Le racisme à Cuba a été dissimulé et renforcé en partie parce qu’on n’en parle pas. Le gouvernement hasn’t allowed le débat, ni la confrontation politique ou culturelle sur le préjugé racial, prétendant souvent plutôt qu’il n’existait pas. Avant 1990, les Cubains noirs ont subi une paralysie de leur mobilité économique alors que, paradoxalement, le gouvernement décrétait la fin du racisme dans les discours et dans les publications. Le fait de questionner l’étendue du progrès racial était équivalent à un acte contre-révolutionnaire. Cela a rendu presqu’impossible le fait de souligner l’évidence, à savoir que le racisme est bel et bien vivant.
Si les années 1960, la première décennie post-révolution signifièrent des opportunités pour tous, celles qui suivirent démontrèrent que que tout le monde ne pouvait pas avoir accès et bénéficier de ces opportunités. Il est vrai que les années 1980 ont produit une génération de professionnels noirs, comme des docteurs et des enseignats, mais ces gains ont été réduits dans les années 1990 alors que les noirs étaient exclus des secteurs lucratifs comme l’hospitalité. Maintenant au 21ème siècle, il est devenu bien trop apparent que la population noire est sous représentée dans les universités et dans les sphères de pouvoir économique et politique, et sur-représenté dans l’économie sousterraine, dans la sphère criminelle et dans les milieux marginalisés.
Raúl Castro a annoncé qu’il quittera la présidence en 2018. J’espère que d’ici là, le mouvement anti-raciste à Cuba aura grandi, à la fois des points de vue légal et logistique, de telle sorte qu’il puisse éventuellement apporter des solutions depuis si longtemps promises, et attendues, par les cubains noirs.
Une première étape importante serait qu’enfin on ait le compte officiel exact des afrocubains. La population noire à Cuba est bien plus importante que les nombres fallacieux plus récents recensements. Le nombre de noirs dans les rues undermines, de la manière la plus évidente, la fraude numérique qui nous place à moins d’un cinquième de la population. Beaucoup de gens oublient qu’à Cuba, une goutte de sang blanc peut – si ce n’est que sur papier — transformer en mestizo ou en blanc une personne qui dans sa réalité sociale ne cadre avec aucune de ces deux catégories. Ici, les nuances qui gouvernent la couleur de la peau sont une tragicomédie qui cachent d’anciens conflits raciaux.
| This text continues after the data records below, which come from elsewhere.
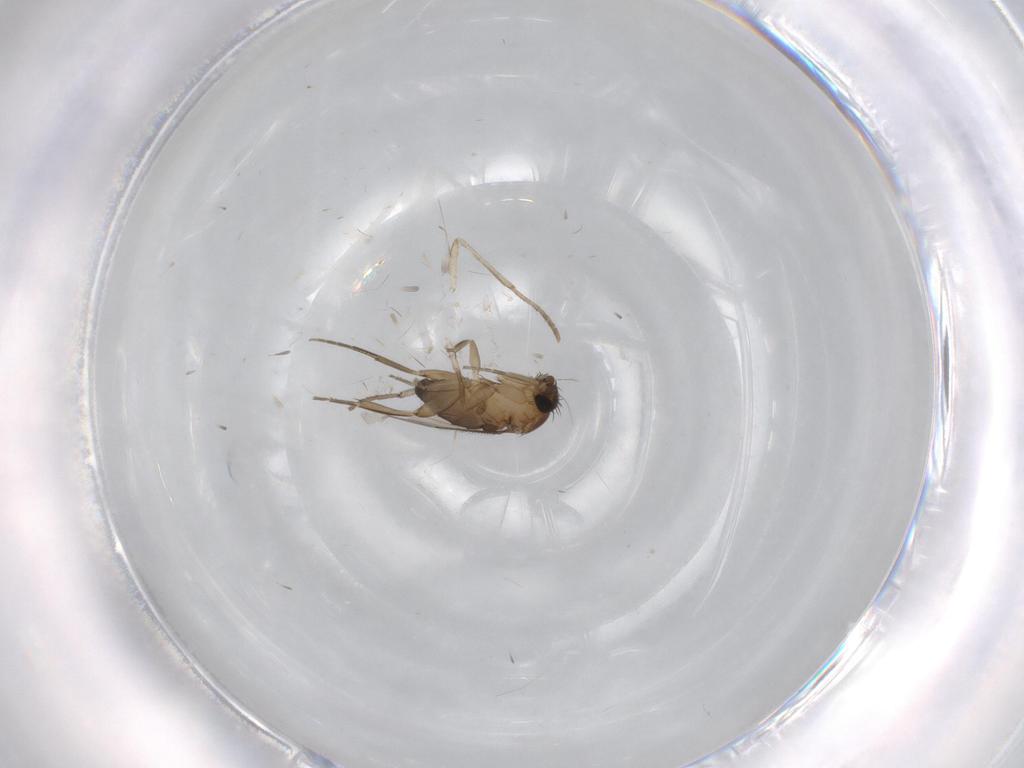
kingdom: Animalia
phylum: Arthropoda
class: Insecta
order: Diptera
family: Phoridae
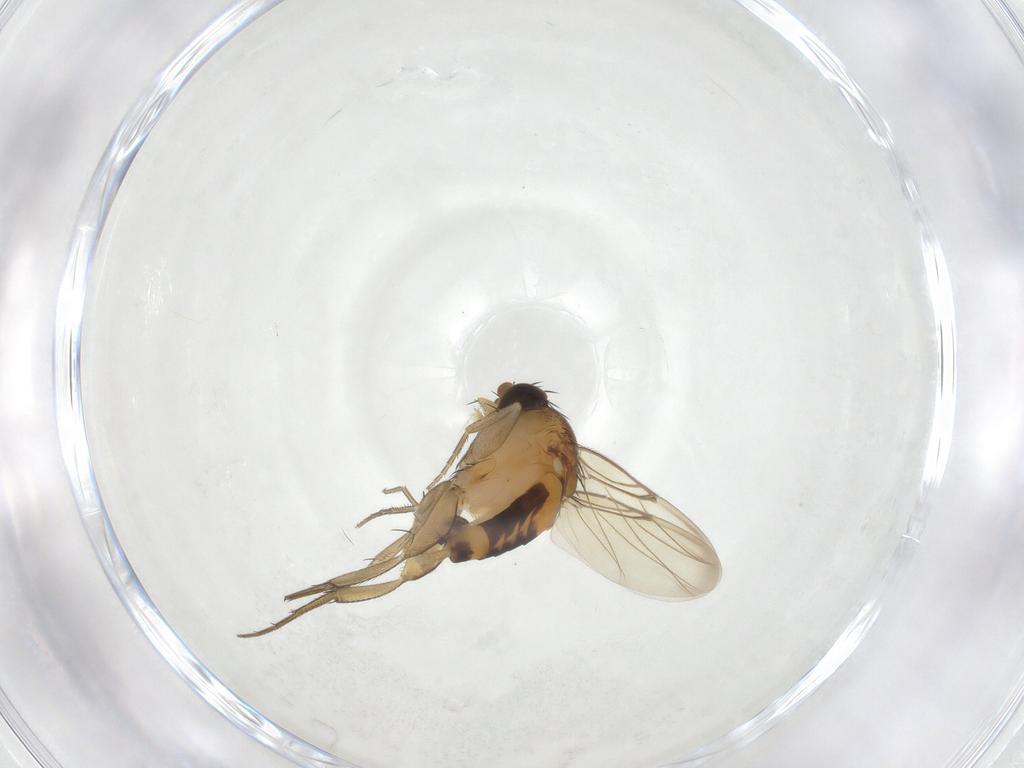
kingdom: Animalia
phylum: Arthropoda
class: Insecta
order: Diptera
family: Phoridae
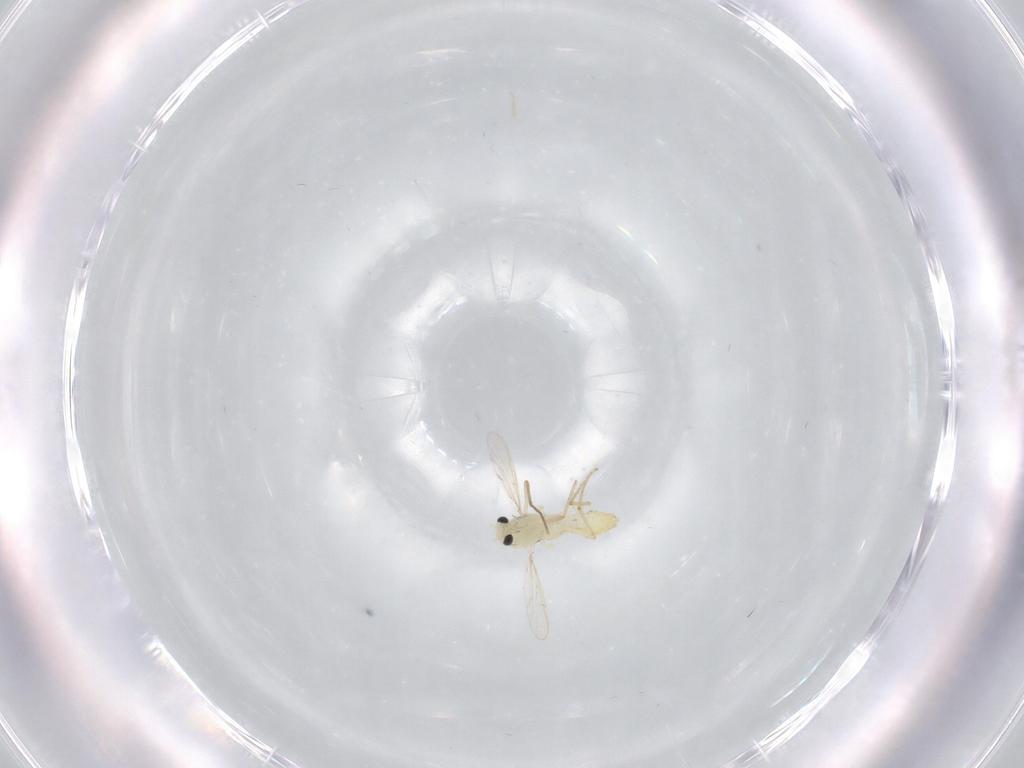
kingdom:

La fin du régime des Castro signifiera la fin d’une ère de la politique cubaine, Il est irréaliste de rêver d’un président noir, compte tenu de l’insuffisante conscience raciale sur l’île. Mais d’ici là que Raúl Castro quitte ses fonctions, Cuba deviendra un endroit différent. On ne peut qu’espérer que les femmes, les noirs et les jeunes pourront aider à guider la nation vers une plus grande égalité des chances et pour l’atteinte de la pleine citoyenneté pour les Cubains de toutes les couleurs.
Roberto Zurbano
Ce texte a été traduit de l’Espagnol par Kristina Cordero.